───── Data supplied ─────
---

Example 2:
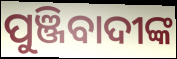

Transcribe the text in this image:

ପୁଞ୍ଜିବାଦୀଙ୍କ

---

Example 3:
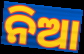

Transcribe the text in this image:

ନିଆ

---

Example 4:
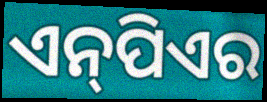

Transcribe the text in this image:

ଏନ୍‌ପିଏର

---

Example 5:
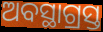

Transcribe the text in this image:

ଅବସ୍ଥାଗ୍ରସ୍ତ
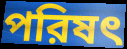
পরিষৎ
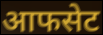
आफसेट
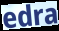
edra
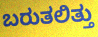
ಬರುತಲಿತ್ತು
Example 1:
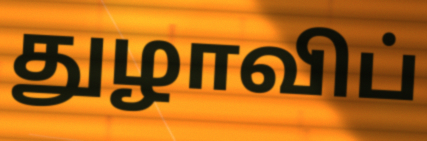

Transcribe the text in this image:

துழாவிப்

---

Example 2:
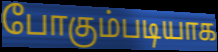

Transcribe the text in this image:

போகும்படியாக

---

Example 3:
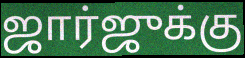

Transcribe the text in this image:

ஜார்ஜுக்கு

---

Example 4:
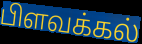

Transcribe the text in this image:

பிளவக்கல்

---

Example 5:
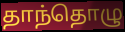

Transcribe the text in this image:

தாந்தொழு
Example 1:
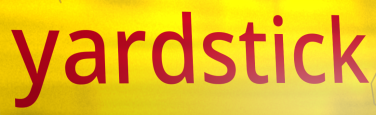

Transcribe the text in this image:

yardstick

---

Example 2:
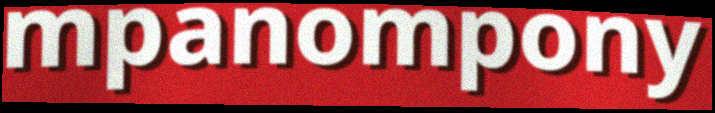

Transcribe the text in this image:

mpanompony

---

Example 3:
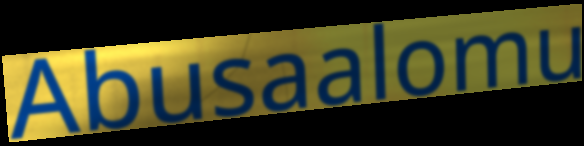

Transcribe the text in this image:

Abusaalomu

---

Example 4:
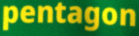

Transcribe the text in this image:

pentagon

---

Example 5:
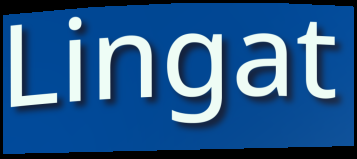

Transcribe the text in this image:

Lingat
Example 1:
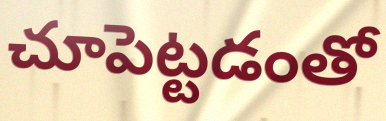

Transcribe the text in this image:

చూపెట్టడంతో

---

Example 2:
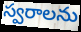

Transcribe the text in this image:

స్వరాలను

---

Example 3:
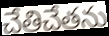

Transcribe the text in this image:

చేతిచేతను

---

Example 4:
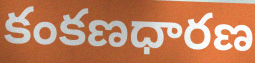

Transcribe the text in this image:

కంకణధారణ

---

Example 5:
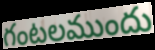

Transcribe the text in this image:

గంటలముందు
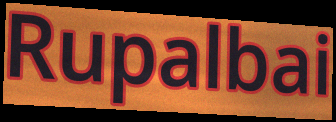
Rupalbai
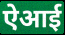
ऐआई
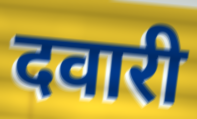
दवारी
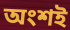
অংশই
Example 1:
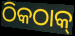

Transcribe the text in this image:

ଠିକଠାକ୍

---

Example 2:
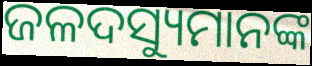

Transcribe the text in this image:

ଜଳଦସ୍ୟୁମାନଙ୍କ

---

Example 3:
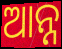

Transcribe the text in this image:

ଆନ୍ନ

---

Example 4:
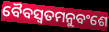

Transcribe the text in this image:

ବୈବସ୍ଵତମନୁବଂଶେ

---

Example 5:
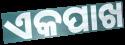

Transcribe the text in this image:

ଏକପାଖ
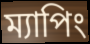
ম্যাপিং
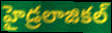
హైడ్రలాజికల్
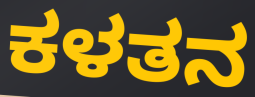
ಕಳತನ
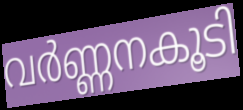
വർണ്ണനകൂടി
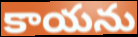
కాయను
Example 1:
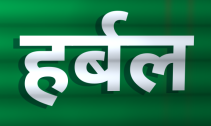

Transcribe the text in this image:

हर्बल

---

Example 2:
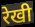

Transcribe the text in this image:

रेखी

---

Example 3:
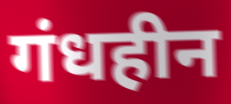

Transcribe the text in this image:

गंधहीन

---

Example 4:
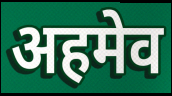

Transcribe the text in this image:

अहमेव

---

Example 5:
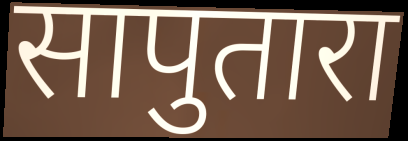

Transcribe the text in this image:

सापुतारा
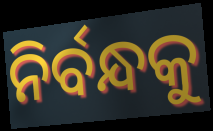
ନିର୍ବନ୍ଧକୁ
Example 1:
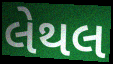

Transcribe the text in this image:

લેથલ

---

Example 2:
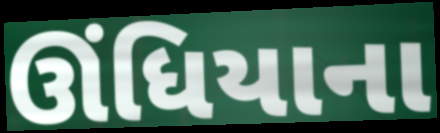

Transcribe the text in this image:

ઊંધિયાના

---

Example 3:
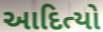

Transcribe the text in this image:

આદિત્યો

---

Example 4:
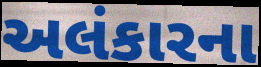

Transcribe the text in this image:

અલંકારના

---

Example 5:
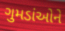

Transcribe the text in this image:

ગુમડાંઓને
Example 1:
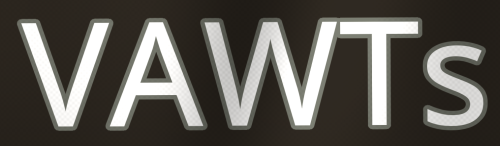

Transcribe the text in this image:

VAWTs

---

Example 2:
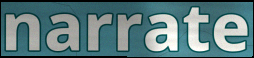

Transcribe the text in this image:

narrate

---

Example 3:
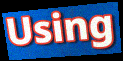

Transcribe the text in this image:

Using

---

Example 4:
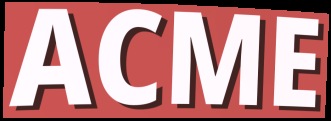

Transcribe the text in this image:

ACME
─────
▶ [Task to carry out] With the pictures left out, return each entry exactly as written.

▶ [Written solution]
---

Example 2:

Transcribe the text in this image:

ପୁଞ୍ଜିବାଦୀଙ୍କ

---

Example 3:

Transcribe the text in this image:

ନିଆ

---

Example 4:

Transcribe the text in this image:

ଏନ୍‌ପିଏର

---

Example 5:

Transcribe the text in this image:

ଅବସ୍ଥାଗ୍ରସ୍ତ
পরিষৎ
आफसेट
edra
ಬರುತಲಿತ್ತು
Example 1:

Transcribe the text in this image:

துழாவிப்

---

Example 2:

Transcribe the text in this image:

போகும்படியாக

---

Example 3:

Transcribe the text in this image:

ஜார்ஜுக்கு

---

Example 4:

Transcribe the text in this image:

பிளவக்கல்

---

Example 5:

Transcribe the text in this image:

தாந்தொழு
Example 1:

Transcribe the text in this image:

yardstick

---

Example 2:

Transcribe the text in this image:

mpanompony

---

Example 3:

Transcribe the text in this image:

Abusaalomu

---

Example 4:

Transcribe the text in this image:

pentagon

---

Example 5:

Transcribe the text in this image:

Lingat
Example 1:

Transcribe the text in this image:

చూపెట్టడంతో

---

Example 2:

Transcribe the text in this image:

స్వరాలను

---

Example 3:

Transcribe the text in this image:

చేతిచేతను

---

Example 4:

Transcribe the text in this image:

కంకణధారణ

---

Example 5:

Transcribe the text in this image:

గంటలముందు
Rupalbai
ऐआई
दवारी
অংশই
Example 1:

Transcribe the text in this image:

ଠିକଠାକ୍

---

Example 2:

Transcribe the text in this image:

ଜଳଦସ୍ୟୁମାନଙ୍କ

---

Example 3:

Transcribe the text in this image:

ଆନ୍ନ

---

Example 4:

Transcribe the text in this image:

ବୈବସ୍ଵତମନୁବଂଶେ

---

Example 5:

Transcribe the text in this image:

ଏକପାଖ
ম্যাপিং
హైడ్రలాజికల్
ಕಳತನ
വർണ്ണനകൂടി
కాయను
Example 1:

Transcribe the text in this image:

हर्बल

---

Example 2:

Transcribe the text in this image:

रेखी

---

Example 3:

Transcribe the text in this image:

गंधहीन

---

Example 4:

Transcribe the text in this image:

अहमेव

---

Example 5:

Transcribe the text in this image:

सापुतारा
ନିର୍ବନ୍ଧକୁ
Example 1:

Transcribe the text in this image:

લેથલ

---

Example 2:

Transcribe the text in this image:

ઊંધિયાના

---

Example 3:

Transcribe the text in this image:

આદિત્યો

---

Example 4:

Transcribe the text in this image:

અલંકારના

---

Example 5:

Transcribe the text in this image:

ગુમડાંઓને
Example 1:

Transcribe the text in this image:

VAWTs

---

Example 2:

Transcribe the text in this image:

narrate

---

Example 3:

Transcribe the text in this image:

Using

---

Example 4:

Transcribe the text in this image:

ACME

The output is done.